I think you might have read it backwards, I equated closed source with security by obscurity. And obviously you can have both, if you pay extra.

Sure, finance is not technology, but I think it’s worth it pointing out that it’s not arbitrary or just greed or whatever, it has technicalities too.

[–] [email protected] 1 points 11 months ago (1 children)

That was quite vague and still hard to interpret the trade you mention. But I’ll say generally security benefits from:

  1. a good number of careful eyes on the code
  2. bug bounty programs
  3. audits
  4. red teams

Closed source has the false sense of security pitfall, which stems from the mentality that code secrecy is a protection of some kind. That pitfall is avoidable simply by not using it as a crutch for lacking security. Open source automatically avoids that pitfall. Bug bounties (2) help get motivated eyes (1) on the code (eyes motivated by generous legit rewards, as opposed to the reward of a zero day in the wrong hands).

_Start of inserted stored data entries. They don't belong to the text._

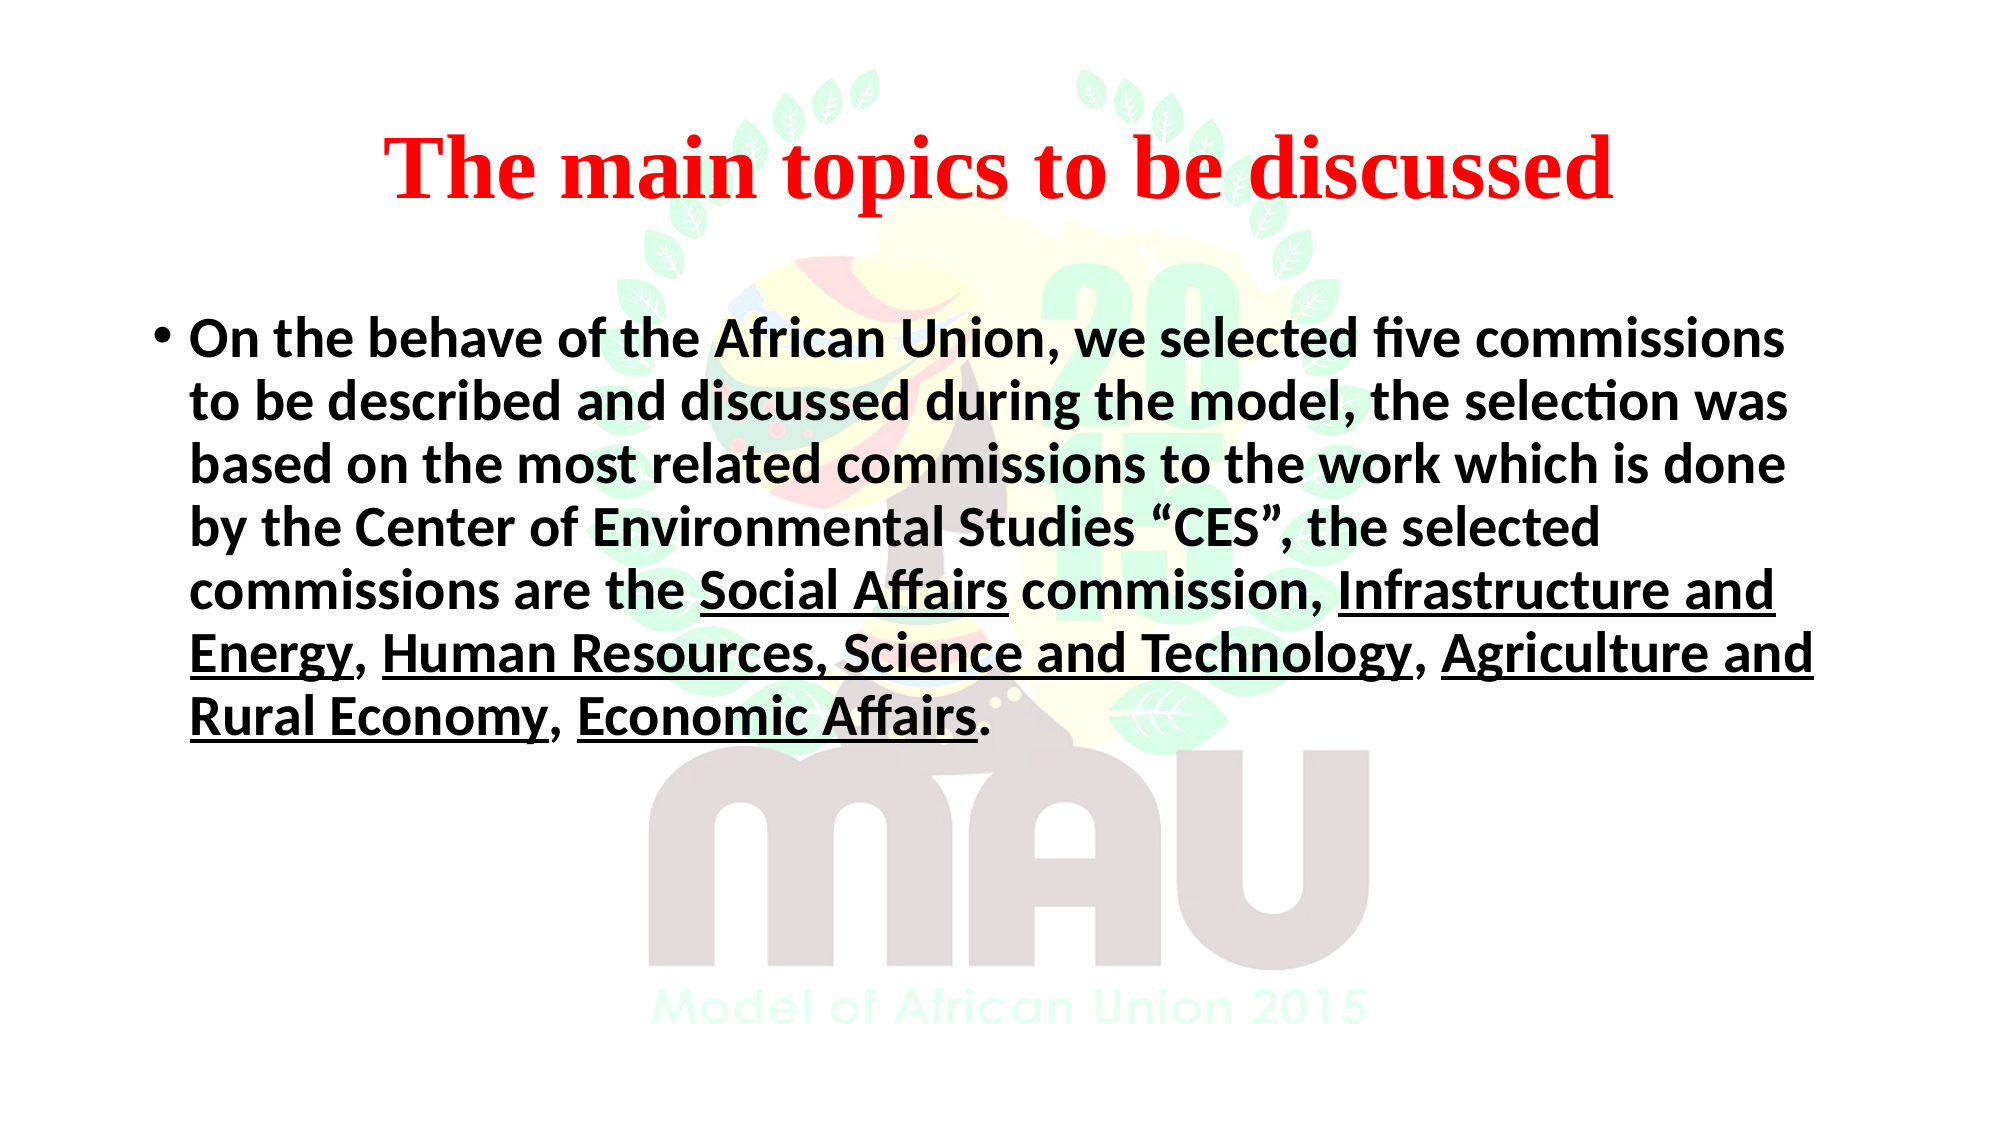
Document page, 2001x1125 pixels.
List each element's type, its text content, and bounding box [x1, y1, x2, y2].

list On the behave of the African Union, we selected five commissions to be described and discussed during the model, the selection was based on the most related commissions to the work which is done by the Center of Environmental Studies “CES”, the selected commissions are the Social Affairs commission, Infrastructure and Energy, Human Resources, Science and Technology, Agriculture and Rural Economy, Economic Affairs. [1494, 299, 1863, 1014]
title The main topics to be discussed [137, 59, 505, 278]
title The main topics to be discussed [1494, 59, 1863, 278]
list On the behave of the African Union, we selected five commissions to be described and discussed during the model, the selection was based on the most related commissions to the work which is done by the Center of Environmental Studies “CES”, the selected commissions are the Social Affairs commission, Infrastructure and Energy, Human Resources, Science and Technology, Agriculture and Rural Economy, Economic Affairs. [137, 299, 505, 1014]
picture [505, 0, 1494, 1125]
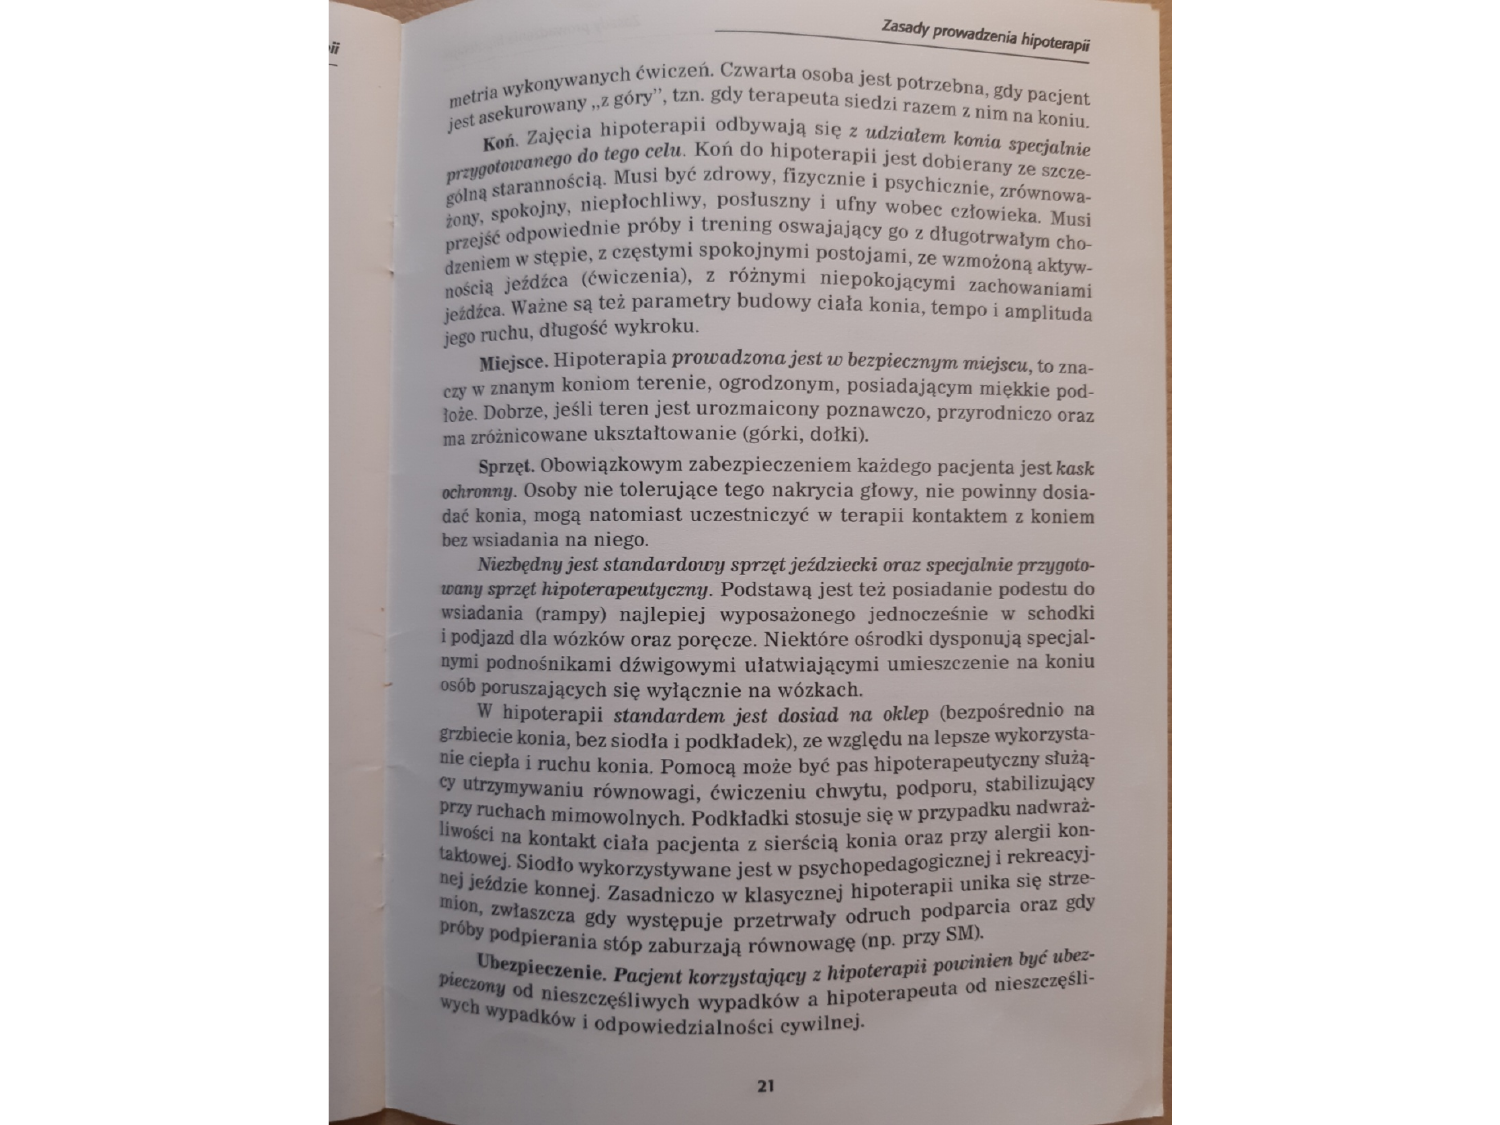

From there, I see no advantage to closed-source here.

[–] [email protected] 1 points 11 months ago* (last edited 11 months ago)

I'm in total agreement that OSS builds more secure software. What I'm saying is that these companies are not in the business of building safe software.

From there, I see no advantage to closed-source here.

I think the easiest mental map is this: doing things well has a cost; doing things poorly can be cheaper; if it's way cheaper and there's some method available to de-risk it even if a little bit, no matter how little effective it is, it might be financially advantageous to pick the inferior option. This is not just for security, but pretty much everything.